9. For your chassis discovery protocol pick a number of links that seems appropriate (this is only used during chassis init/acknowledgement) for your minimum IO and set it to port-channel. This will allow blades to use all of the available bandwidth as opposed to being pinned to a specific IOM port.

10. If you're running certain combinations of Java and UCSM you may find that clicking on the KVM link in the UCSM UI will result in some sort of "file not found" error. Point your web browser to the FI cluster IP and click on the "KVM Manager" link and use that. Also if you've got more than say 8 blades on a chassis it's generally a better idea to use the KVM manager anyway. It's actually much easier to get to a KVM session via the manager when you've got 100+ blades on a fabric interconnect (we're doing ~120-140 blades per fabric interconnect depending on the site/environment and we're quite happy with it.)

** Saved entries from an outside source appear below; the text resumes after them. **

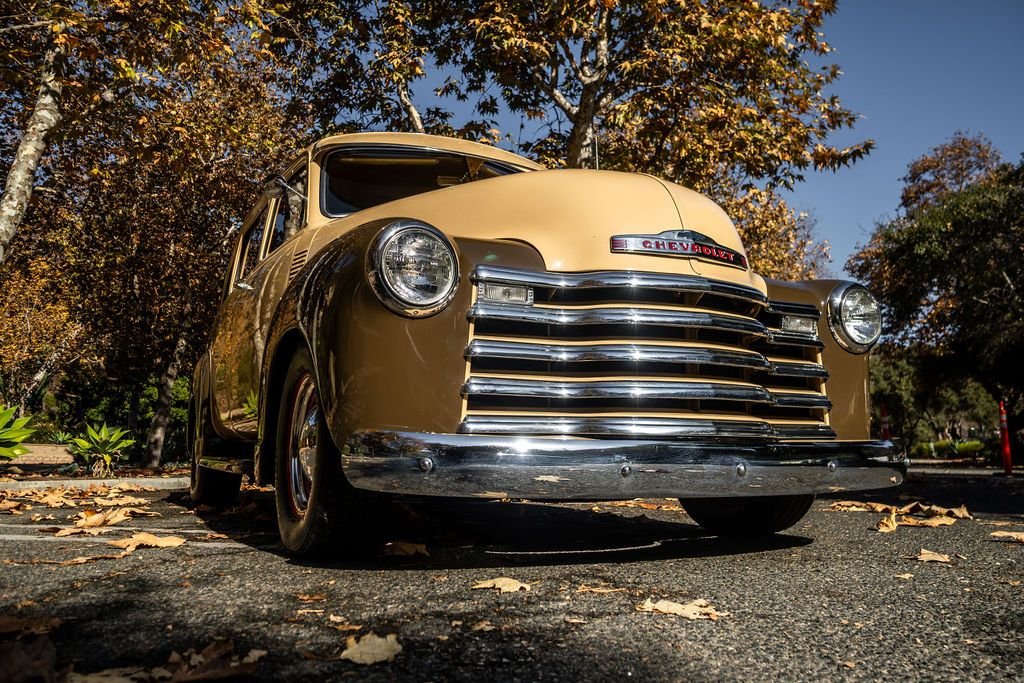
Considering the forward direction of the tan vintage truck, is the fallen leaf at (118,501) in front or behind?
behind

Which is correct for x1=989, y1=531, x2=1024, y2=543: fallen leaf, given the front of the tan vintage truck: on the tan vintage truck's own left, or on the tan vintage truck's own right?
on the tan vintage truck's own left

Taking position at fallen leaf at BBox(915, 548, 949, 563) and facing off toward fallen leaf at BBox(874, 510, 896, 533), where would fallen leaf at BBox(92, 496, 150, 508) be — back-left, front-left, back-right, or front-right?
front-left

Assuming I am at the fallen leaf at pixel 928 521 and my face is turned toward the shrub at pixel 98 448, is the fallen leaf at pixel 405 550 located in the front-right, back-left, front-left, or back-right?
front-left

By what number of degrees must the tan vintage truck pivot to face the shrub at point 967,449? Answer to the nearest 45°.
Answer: approximately 90° to its left

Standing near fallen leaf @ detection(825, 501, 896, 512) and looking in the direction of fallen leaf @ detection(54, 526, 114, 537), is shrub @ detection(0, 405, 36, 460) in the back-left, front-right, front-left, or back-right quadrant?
front-right

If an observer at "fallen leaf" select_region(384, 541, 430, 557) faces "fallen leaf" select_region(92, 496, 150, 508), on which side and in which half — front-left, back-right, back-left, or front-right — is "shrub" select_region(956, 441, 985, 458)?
front-right

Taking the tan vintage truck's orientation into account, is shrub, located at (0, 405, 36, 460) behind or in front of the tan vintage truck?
behind

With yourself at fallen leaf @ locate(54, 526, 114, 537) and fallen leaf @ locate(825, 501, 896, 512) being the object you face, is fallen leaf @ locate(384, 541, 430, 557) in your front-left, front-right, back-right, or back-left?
front-right

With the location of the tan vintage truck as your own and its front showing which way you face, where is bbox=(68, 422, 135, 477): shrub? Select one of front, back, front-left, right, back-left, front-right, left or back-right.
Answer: back

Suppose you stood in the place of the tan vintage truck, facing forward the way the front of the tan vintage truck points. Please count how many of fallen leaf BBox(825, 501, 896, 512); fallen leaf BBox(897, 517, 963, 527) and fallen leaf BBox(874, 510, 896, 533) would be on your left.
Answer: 3
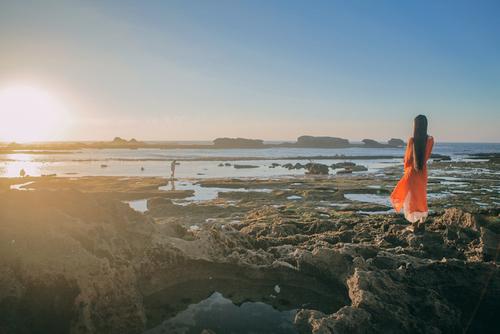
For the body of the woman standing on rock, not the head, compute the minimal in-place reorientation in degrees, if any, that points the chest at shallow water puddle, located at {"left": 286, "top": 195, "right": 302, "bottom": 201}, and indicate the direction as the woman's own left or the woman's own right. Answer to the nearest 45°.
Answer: approximately 45° to the woman's own left

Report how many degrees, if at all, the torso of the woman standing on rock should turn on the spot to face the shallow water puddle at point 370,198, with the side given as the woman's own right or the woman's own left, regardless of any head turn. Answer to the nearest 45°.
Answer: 0° — they already face it

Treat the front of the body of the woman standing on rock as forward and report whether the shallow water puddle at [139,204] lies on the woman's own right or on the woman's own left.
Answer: on the woman's own left

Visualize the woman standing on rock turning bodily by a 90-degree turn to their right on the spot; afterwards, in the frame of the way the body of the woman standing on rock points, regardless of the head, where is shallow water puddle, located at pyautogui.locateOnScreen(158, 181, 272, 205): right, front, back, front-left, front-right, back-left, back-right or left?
back-left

11. As a point to #10; name your service profiles something sensible that makes sense to your server team. This generally should be the hostname of the blade itself.

12. Create all service profiles from a service profile template! Even one offs!

13. Don't forget to configure call home on the box before you put it into production. In addition to contacting TAC it should also contact your NOC/customer's NOC or whoever might care if a chassis PSU went tits up.

14. I like to create a new org to house all the non-default settings I've gone off and configured.

15. Did you create a maintenance policy set to user ack?

16. When uplinking to Cisco MDS fibre channel switches you'll want to configure an active port-channel for your fibre channel uplinks. This also holds true if you're linking up to a Nexus 5k UP.

17. When uplinking to Brocade fibre channel switches you're probably going to want to configure SAN pin groups since it doesn't support port-channels like Cisco does (Brocade has their own proprietary ISL tech which is pretty awesome but insists on everything plugging into it is brocade.)

18. Try to use LACP for northbound ethernet connectivity. Ideally your upstream switches should support some form of MLAG (i.e. Arista, Cisco vPC, etc.)

19. Have you created that maintenance policy yet?

If this wasn't anything about UCSM then I suppose I just wrote a bunch of stuff for nothing!